# Problem requirements
Below are the records; give the number of their lines that contain the word "information" and nothing more.

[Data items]
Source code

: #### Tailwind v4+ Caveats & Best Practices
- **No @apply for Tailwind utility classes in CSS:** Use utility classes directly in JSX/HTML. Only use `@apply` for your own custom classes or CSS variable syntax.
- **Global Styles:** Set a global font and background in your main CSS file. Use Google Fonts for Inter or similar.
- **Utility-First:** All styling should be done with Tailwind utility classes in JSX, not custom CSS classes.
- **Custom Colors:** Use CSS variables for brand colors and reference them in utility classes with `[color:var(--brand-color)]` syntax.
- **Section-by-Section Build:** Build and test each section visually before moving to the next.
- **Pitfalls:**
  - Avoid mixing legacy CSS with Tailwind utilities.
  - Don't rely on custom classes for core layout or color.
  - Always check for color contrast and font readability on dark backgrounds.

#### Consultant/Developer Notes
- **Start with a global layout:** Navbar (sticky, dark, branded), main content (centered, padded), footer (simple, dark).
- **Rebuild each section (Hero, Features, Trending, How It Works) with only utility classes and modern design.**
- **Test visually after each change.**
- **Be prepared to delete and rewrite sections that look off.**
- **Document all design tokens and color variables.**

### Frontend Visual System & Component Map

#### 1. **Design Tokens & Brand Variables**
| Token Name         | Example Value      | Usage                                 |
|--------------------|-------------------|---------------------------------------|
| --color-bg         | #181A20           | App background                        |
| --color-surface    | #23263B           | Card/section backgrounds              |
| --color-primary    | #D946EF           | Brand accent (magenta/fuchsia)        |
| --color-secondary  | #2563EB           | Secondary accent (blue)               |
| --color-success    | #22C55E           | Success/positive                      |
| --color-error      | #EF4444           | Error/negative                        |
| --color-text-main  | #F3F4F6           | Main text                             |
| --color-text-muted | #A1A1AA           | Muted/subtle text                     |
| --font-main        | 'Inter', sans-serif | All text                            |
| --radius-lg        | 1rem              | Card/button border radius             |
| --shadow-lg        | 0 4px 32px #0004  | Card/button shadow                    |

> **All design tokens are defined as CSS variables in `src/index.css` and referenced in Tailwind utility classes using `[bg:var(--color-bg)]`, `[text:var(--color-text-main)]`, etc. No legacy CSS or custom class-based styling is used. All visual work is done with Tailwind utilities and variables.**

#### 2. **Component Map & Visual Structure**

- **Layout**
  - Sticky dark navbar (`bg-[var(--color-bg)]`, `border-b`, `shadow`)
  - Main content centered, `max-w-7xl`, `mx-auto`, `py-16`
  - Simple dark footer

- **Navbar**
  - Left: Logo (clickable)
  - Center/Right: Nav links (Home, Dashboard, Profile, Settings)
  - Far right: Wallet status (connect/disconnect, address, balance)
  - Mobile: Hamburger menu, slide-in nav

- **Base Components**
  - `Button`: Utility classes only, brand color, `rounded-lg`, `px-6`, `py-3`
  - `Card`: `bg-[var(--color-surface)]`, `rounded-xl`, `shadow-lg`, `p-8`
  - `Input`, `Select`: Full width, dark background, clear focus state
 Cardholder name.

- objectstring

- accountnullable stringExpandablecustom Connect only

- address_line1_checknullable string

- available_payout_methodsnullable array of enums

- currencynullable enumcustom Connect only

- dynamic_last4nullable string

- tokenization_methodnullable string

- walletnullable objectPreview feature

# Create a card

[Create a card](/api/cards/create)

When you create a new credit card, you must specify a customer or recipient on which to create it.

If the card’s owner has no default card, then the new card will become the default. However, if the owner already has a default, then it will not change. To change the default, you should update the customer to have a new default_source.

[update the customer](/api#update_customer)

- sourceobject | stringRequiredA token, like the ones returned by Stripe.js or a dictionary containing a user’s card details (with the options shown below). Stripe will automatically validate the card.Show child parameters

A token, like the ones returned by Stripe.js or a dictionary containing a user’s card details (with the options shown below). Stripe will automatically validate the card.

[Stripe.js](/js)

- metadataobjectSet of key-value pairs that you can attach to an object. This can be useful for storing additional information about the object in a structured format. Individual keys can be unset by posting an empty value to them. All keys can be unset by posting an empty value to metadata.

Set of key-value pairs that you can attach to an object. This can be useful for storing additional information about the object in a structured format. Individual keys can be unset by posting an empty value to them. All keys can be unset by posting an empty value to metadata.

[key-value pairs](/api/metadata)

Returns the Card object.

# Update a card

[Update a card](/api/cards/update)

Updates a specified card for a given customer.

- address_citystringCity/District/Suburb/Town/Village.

# Response for this exercise
2